Great Thoughts

Teachers new to inquiry-based teaching often experience an epiphany that will transform how they understand learning and how they approach teaching.

Today, twenty-four teachers who teach in Inquiry Science Institute partner schools are coming to the end of a week-long intensive institute focused on using an inquiry approach with the Next Generation Science Standards in their elementary classrooms. At the end of each day we either have each teacher do an exit slip that helps them reflect on the learning of that day or we ask them to collaborate as a team on one.  We display these around the room so that teachers can see each other’s thoughts.   Now, at the end of  “Intro to Inquiry” we asked them to reflect on how their thinking has changed, what insights into teaching and learning they’ve had over the course of the week.  Here are some of their great thoughts.

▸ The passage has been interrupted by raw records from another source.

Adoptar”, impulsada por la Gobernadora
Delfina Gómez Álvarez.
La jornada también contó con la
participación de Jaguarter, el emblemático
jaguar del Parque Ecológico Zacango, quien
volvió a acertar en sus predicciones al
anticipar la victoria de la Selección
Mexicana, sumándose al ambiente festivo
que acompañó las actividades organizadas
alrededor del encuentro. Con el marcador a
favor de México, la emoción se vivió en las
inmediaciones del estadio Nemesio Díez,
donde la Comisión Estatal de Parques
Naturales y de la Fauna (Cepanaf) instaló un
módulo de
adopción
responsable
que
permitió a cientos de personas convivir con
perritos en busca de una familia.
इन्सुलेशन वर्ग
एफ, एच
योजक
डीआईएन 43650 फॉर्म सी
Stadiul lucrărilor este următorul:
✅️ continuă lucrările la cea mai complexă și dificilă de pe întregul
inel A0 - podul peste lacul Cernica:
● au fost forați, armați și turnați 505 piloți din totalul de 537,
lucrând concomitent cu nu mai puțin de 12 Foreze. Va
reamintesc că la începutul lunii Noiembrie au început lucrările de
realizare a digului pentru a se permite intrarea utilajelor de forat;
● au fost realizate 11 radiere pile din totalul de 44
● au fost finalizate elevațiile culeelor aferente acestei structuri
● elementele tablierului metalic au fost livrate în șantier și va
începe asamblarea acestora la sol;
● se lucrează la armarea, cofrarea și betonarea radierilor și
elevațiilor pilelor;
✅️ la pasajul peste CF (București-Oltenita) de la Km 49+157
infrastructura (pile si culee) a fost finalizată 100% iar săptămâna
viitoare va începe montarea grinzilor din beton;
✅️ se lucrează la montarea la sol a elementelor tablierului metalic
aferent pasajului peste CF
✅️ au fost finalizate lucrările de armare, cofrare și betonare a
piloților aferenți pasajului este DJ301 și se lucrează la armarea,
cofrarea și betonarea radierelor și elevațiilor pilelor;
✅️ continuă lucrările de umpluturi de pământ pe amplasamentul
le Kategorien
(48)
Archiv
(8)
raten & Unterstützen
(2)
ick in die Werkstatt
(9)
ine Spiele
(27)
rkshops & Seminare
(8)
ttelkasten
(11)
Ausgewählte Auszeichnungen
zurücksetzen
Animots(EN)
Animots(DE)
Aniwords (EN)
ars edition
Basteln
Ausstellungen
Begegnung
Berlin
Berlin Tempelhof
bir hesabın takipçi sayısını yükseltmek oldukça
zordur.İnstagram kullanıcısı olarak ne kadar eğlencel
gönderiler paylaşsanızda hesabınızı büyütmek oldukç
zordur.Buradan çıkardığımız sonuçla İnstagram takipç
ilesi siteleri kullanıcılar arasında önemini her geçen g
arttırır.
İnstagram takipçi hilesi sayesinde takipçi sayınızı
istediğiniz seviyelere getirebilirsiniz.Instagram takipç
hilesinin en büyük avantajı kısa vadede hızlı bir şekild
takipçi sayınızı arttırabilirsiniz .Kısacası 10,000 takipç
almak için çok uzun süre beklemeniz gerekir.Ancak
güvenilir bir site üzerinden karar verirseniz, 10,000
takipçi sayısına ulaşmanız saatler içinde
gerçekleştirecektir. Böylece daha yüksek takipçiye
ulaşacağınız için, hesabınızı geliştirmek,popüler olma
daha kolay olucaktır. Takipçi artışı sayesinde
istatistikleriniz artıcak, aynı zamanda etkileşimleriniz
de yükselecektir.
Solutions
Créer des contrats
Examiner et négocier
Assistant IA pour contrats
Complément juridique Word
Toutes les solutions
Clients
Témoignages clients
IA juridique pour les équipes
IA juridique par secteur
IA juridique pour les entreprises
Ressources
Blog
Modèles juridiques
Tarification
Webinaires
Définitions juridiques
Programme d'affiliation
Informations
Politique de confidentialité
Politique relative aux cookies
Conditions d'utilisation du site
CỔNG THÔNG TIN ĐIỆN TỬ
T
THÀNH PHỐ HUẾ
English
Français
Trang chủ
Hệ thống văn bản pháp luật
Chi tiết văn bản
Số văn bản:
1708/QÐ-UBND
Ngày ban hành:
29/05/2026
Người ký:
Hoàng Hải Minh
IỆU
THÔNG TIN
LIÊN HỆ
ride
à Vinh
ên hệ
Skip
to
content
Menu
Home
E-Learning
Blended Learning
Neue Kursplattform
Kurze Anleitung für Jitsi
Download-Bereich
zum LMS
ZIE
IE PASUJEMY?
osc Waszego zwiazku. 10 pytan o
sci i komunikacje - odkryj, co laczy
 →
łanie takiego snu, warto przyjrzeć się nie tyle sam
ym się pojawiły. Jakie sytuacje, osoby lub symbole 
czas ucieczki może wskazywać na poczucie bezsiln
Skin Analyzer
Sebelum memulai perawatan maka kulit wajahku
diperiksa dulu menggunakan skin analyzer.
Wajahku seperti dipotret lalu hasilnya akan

“Sometimes less is more.  Pausing, waiting and directing questions more purposely will help me be more inquiry focused.”

“I want to do less talking and allow my students to be the facilitators of the class discussion.”

“Give students more opportunities to think BIG! I won’t know it’s too challenging until I challenge them with it!”

“If thinking is building new constructions from facts, then I must give my students time to think.”

“Exploration is a centerpiece of inquiry, kicking off the process, engaging learners and piquing curiosity.”


Providing time for exploration is key to correctly implementing inquiry-based instruction.

“The most important thing about inquiry teaching is …

  • giving students the opportunity to explore
  • getting kids to think
  • that it is student driven
  • that it fosters discovery
  • having clear objectives and a purpose for each activity.”
Inquiry is collaborative.

Inquiry is collaborative.

What do you think is the most important thing about inquiry teaching?